Georgia averages 50 inches (127 cm) of rain a year. Arizona averages 13 (30 cm). Which is more likely to suffer water shortages? I’m fascinated by the non-trivial nature of the answer.
The problems of both lakes Lanier and Mead have been well chronicled. At Lanier in 2007, we were within three months of Atlanta running out of water. On Lake Mead, we’re – well, we’re all running around like our hair’s on fire, but we’ve got more than a three month supply sitting in our ginormous reservoirs. You can run the numbers and see some dire scenarios on the dry site of the range of probability, but our hair is substantially less flammable than Atlanta’s.
To refresh the important details, Atlanta’s hair-on-fire moment came after what was very much a garden-variety drought, nothing at all out of the normal envelope of climate variability. We’ve made it through a drought far more significant here in the Colorado River Basin in terms of depth and duration, much farther out of the normal range of variability (11 driest years on record, etc.), and yet all the Colorado’s users have gotten their full allocation every year during the drought.
There are two reasons for this. One is a system that was engineered with very large storage as a buffer against multi-year droughts. The second is an interlocking network of institutional arrangements for the distribution of that water that have been used to sort out arguments over how to administer things as the big reservoirs dropped.

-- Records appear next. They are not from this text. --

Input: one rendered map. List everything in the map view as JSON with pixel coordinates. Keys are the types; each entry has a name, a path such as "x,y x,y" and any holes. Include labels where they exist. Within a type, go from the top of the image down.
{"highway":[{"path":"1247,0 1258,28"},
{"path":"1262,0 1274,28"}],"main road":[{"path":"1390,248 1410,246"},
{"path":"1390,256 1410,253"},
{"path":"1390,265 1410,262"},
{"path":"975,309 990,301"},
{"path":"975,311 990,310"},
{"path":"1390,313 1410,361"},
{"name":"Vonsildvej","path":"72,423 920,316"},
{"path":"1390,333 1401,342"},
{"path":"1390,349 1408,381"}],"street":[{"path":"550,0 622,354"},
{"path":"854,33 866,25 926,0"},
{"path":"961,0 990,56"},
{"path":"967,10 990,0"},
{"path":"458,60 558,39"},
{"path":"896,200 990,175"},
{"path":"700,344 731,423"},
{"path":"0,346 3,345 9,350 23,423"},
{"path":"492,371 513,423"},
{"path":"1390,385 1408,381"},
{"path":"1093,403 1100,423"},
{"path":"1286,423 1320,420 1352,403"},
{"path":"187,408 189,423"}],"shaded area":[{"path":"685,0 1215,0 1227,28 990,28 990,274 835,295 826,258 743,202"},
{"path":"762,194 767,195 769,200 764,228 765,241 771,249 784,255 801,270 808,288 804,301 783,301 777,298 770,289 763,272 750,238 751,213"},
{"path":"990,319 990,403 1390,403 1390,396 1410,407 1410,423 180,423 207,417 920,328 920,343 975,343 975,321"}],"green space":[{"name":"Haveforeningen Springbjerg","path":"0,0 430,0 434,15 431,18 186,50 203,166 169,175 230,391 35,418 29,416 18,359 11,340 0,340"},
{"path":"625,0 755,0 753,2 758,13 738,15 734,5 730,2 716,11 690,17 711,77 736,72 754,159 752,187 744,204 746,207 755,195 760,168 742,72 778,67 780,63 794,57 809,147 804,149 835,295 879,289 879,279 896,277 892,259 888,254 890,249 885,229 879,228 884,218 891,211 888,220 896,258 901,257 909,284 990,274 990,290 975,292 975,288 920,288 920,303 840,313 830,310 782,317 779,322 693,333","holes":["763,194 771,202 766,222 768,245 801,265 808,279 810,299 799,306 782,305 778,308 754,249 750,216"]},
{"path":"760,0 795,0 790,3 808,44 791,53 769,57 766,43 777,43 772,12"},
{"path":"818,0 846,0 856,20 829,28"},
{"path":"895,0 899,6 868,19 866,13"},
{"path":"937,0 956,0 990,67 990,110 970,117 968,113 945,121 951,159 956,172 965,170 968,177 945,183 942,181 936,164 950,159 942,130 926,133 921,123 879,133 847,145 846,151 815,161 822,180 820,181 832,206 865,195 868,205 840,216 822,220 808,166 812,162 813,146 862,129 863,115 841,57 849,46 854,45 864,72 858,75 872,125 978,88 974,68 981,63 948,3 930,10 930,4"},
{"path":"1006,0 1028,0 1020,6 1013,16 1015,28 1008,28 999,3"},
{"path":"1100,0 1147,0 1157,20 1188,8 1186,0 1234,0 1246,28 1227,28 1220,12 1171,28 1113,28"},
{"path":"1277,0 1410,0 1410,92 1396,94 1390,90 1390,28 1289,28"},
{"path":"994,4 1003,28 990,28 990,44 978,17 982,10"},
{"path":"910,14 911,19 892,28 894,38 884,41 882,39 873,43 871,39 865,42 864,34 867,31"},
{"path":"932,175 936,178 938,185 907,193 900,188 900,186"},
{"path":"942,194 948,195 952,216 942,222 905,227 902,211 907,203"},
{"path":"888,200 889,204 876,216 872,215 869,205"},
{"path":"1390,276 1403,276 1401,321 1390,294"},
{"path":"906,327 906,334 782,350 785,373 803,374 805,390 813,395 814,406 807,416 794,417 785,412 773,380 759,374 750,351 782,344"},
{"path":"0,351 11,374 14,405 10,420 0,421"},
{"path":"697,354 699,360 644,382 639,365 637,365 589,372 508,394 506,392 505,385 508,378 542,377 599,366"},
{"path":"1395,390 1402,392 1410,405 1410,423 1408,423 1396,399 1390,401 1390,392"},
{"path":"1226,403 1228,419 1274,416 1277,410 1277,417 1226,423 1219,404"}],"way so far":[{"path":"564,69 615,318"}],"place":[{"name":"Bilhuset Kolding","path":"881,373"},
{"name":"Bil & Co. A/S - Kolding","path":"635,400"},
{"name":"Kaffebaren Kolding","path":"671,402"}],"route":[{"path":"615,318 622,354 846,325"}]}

The southeastern United States lacks both. Which is a very circuitous introduction to an interesting news release out of the University of South Carolina this week:
Water scarcity in the western United States has long been an issue of concern. Now, researchers studying freshwater sustainability in the U.S. have found the Southeast, with the exception of Florida, does not have enough water capacity to meet its future needs either.
“For more than a century, the Southwest has been the focus of long-running legal disputes over water resources, but the Southeast is now becoming a more contentious region for water use,” said Dr. Will Graf, a geographer in the University of South Carolina’s College of Arts and Sciences.
Graf was part of the team that did the recent “Cadillac Desert” empirical reconstruction in PNAS. While the southwest, Divas of the Arid, got all the attention, Graf and colleagues point out implications for the southeast as well:
“It turns out that the Southeast has a relatively small margin of water surplus for the future,” said Graf.
And we’ve got the institutional and engineering framework in place to try to work out our problems. The southeast is still down near the bottom of that learning curve.